You just got accepted into your dream school, you are on top of the world and nothing could bring you down. You try to tell your best friend and they reply with “Wait a second. Let me finish sending this text.”
Cell phones might be pocket-sized but they have enough power to disrupt relationships. Face-to-face interaction has become rare since most communication is electronic. Going to an event or a concert is no longer a “once in a lifetime experience” because people can take out their phones and are more focused on capturing the moment rather than living it. Hanging out with friends and family does not require talking any more as everyone stares into their screens.

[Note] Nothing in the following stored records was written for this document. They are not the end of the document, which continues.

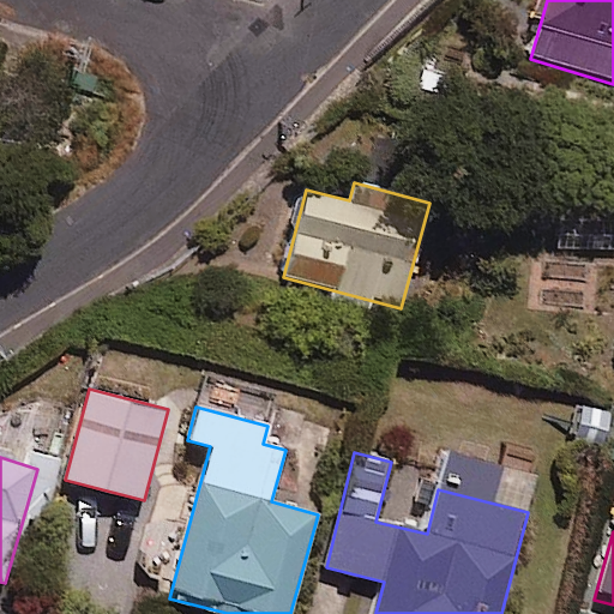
All buildings are outlined.
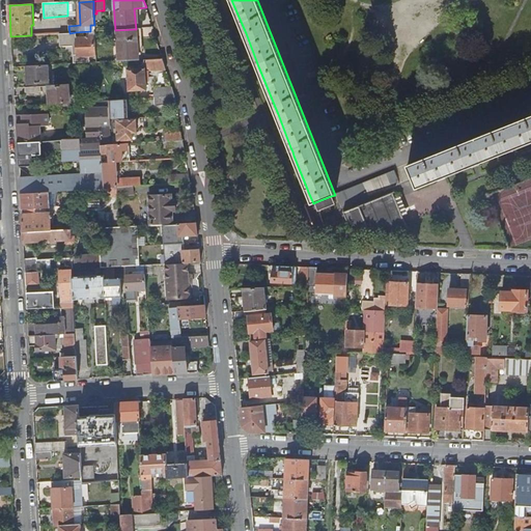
[(138,60),(136,29),(116,30),(118,61),(138,60)]
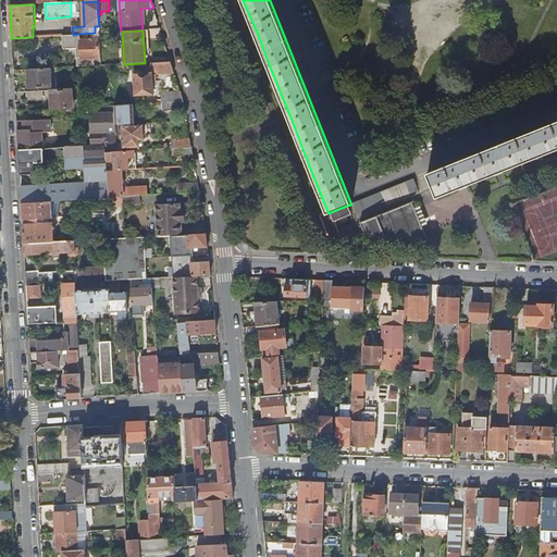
[(79,34),(73,35),(63,35),(64,48),(76,48),(77,66),(78,66),(94,66),(94,59),(101,59),(100,39),(79,40),(79,34)]
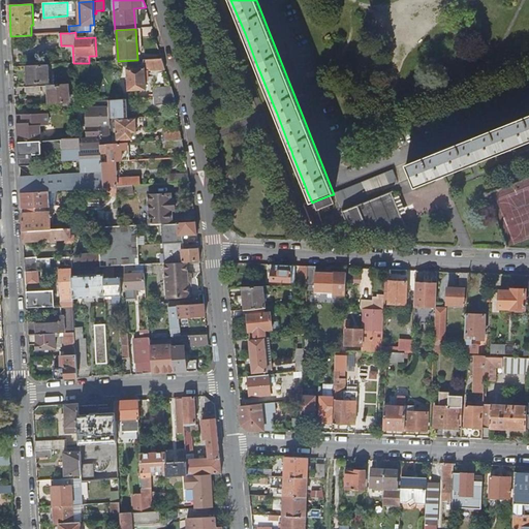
[(144,60),(144,67),(145,67),(150,67),(150,70),(165,69),(162,58),(144,60)]
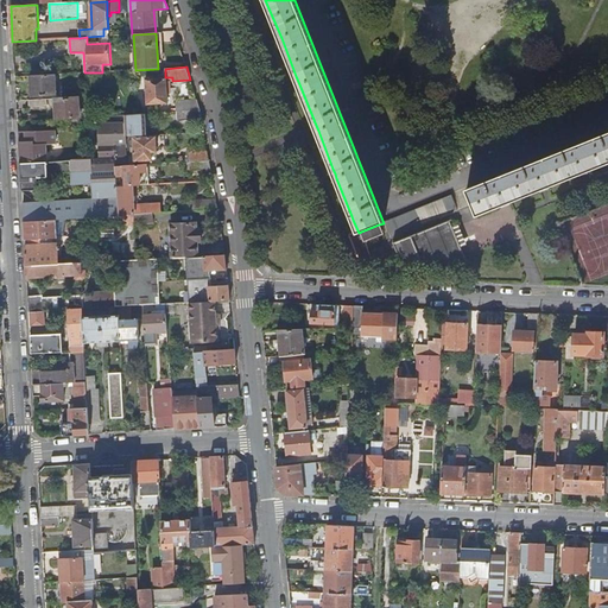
[(55,95),(55,75),(33,76),(35,83),(31,83),(32,96),(55,95)]
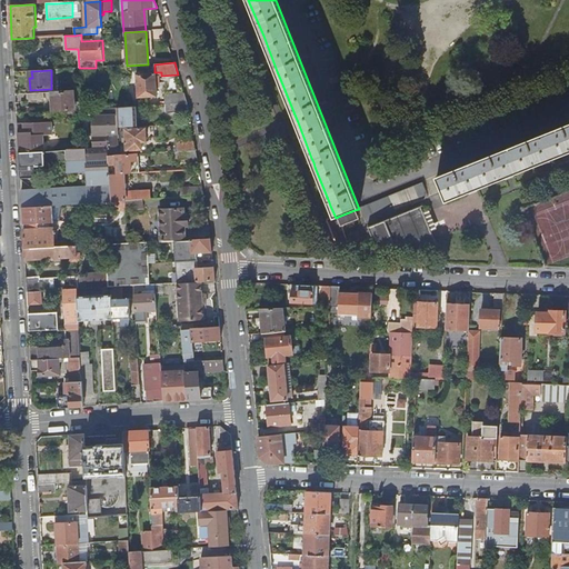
[(157,97),(156,72),(155,72),(136,75),(138,98),(157,97)]
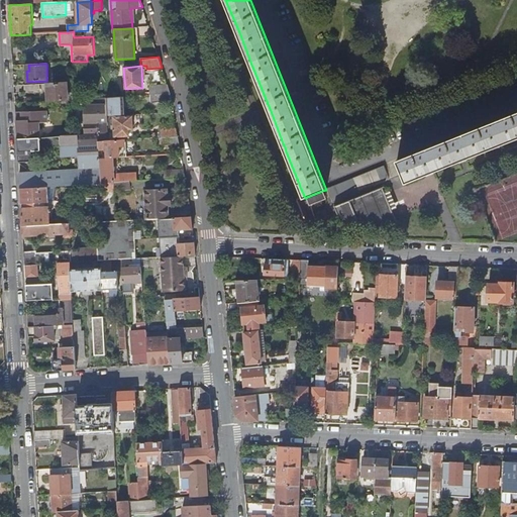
[(49,95),(49,101),(68,100),(67,83),(46,84),(47,95),(49,95)]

So why do we do this? Well, it is easy: we have become device dependent on them. Pictures, emails, important documents are all held on our phones or other devices, and it seems that losing that device would be like losing a part of ourselves. Separation from our phones is like a bad break up it brings: loneliness, sadness, and anxiety.
Maybe you have the flash of their phone screen reminder and while you are talking to someone you see it from the corner of your eye and lose track of whatever you were saying, break eye contact and pick up your device to look at whatever notification you just got. Ask yourself- how long can you go without looking at your phone?
You are out with friends and their phone dies and instantly they scavenge for a charger or an outlet. And if no one has a charger to offer, they ask for your phone to log into their Instagram or Snapchat account so they can document every moment. Attached much?
Or even worse, you are in the car and your friend is driving and they are Snapchatting or texting someone not at stoplight, no, while going at least 50 miles per hour. While the passenger is fearing for their life, the driver is more concerned about sending their message than getting to their destination alive.
All of these scenarios are everyday occurrences. This is not only insane but it is also very annoying. People disregard what is in front of them in the real world, and lose the “human interaction”.
Sure, these tendencies may never fade fully, but they can be reduced. Challenge yourself to three things. First, put your phone down in a different room for just 15 minutes each day. Do homework, eat a meal with friends or family, or to read your favorite book.
Second, balance your screen time with face time, and face time does mean FaceTime. This means face-to-face interaction with friends and family. Third, do not let your phone be the last thing you see at night and the first thing you see in the morning. It is not healthy.
Change is hard, so start slow. Do each of them once or twice a week and soon it will subconsciously become routine.
Technology will continue to advance -that is inevitable- but we cannot lose the human interaction that we truly need to survive, a need even greater than our cell phones.